BEDIENING VAN HET TOESTEL
Het toestel inschakelen
Druk op de Aan-/Uitknop en houd deze 5 seconden in gedrukt om het toestel in te schakelen.
De temperatuur wordt ingesteld op het kleinste symbool; het bijbehorende indicatielampje gaat
branden.
Let op; elke keer als het toestel opnieuw wordt ingeschakeld, duurt het een tijdje totdat
de juiste temperatuur wordt bereikt. Zolang de temperatuur nog niet bereikt is (en dus te
hoog is), knippert de alarmindicator voor hoge temperatuur.
Instellen van de thermostaat
De thermostaat regelt de temperatuur in beide compartimenten automatisch.
De thermostaat instellen
Druk (meerdere keren) op de Aan-/Uitknop om een stand te kiezen.
Het bijbehorende indicatielampje gaat branden.
•
De aanbevolen stand is het op één na grootste symbool.
•
Het kleinste symbool is de hoogste temperatuur.
•
Het grootste symbool is de laagste temperatuur.
De aanbevolen temperatuur is 4 °C voor het koelcompartiment en -18 °C voor het
vriescompartiment.
Het toestel uitschakelen
1. Stel eerst de temperatuur in op het kleinste symbool.
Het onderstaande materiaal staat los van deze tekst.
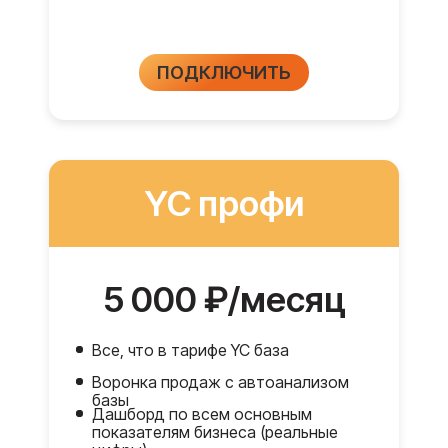
ПОДКЛЮЧИТЬ
YC профи
Посмотрите 🔥
Наш телеграмм-канал. Там про
КЕЙСЫ
,
5 000 ₽/месяц
ОБНОВЛЕНИЯ
и разные
ФИШКИ
Все, что в тарифе YC база
Подписаться
Воронка продаж с автоанализом
базы
Дашборд по всем основным
показателям бизнеса (реальные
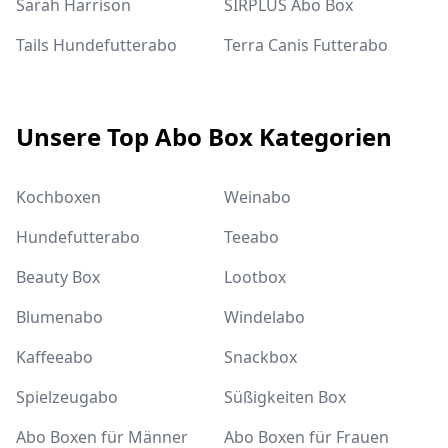
Sarah Harrison
SIRPLUS Abo Box
Tails Hundefutterabo
Terra Canis Futterabo
Unsere Top Abo Box Kategorien
Kochboxen
Weinabo
Hundefutterabo
Teeabo
Beauty Box
Lootbox
Blumenabo
Windelabo
Kaffeeabo
Snackbox
Spielzeugabo
Süßigkeiten Box
Abo Boxen für Männer
Abo Boxen für Frauen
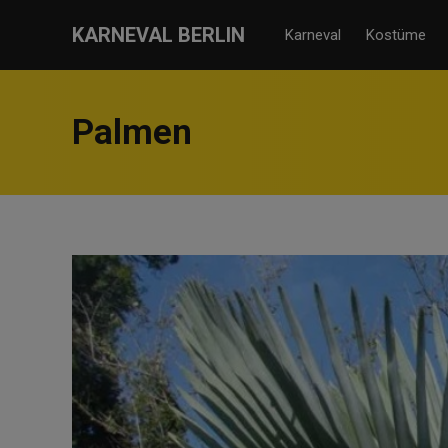
KARNEVAL BERLIN
Karneval
Kostüme
Palmen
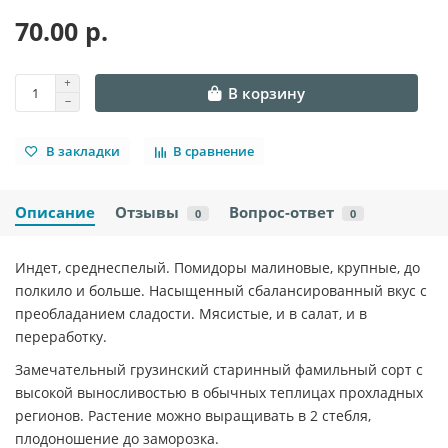
70.00 р.
В корзину
В закладки
В сравнение
Описание
Отзывы
Вопрос-ответ
0
0
Индет, среднеспелый. Помидоры малиновые, крупные, до
полкило и больше. Насыщенный сбалансированный вкус с
преобладанием сладости. Мясистые, и в салат, и в
переработку.
Замечательный грузинский старинный фамильный сорт с
высокой выносливостью в обычных теплицах прохладных
регионов. Растение можно выращивать в 2 стебля,
плодоношение до заморозка.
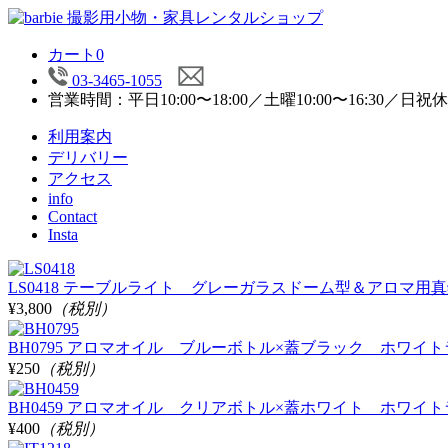
カート
0
03-3465-1055
営業時間：平日10:00〜18:00／土曜10:00〜16:30／日祝
利用案内
デリバリー
アクセス
info
Contact
Insta
LS0418 テーブルライト グレーガラスドーム型＆アロマ用真
¥3,800
（税別）
BH0795 アロマオイル ブルーボトル×蓋ブラック ホワイトラベ
¥250
（税別）
BH0459 アロマオイル クリアボトル×蓋ホワイト ホワイトラベル付
¥400
（税別）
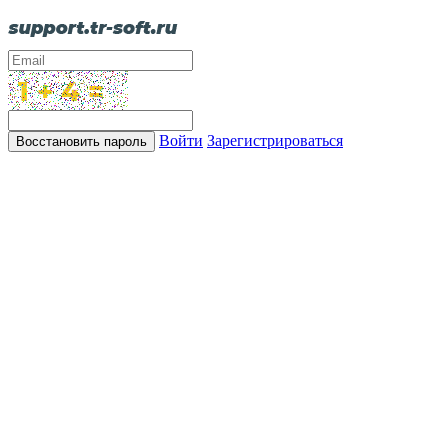
Войти
Зарегистрироваться
Восстановить пароль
2. Druk vervolgens op de Aan-/Uitknop en houd deze 5 seconden in gedrukt.
Alle lampjes knipperen drie keer en de verlichting gaat uit; het toestel is nu uitgeschakeld
(stand-by).
Als de Aan-/Uitknop nogmaals of te kort wordt ingedrukt, knipperen alle lampjes drie
keer om aan te geven dat het toestel stand-by staat.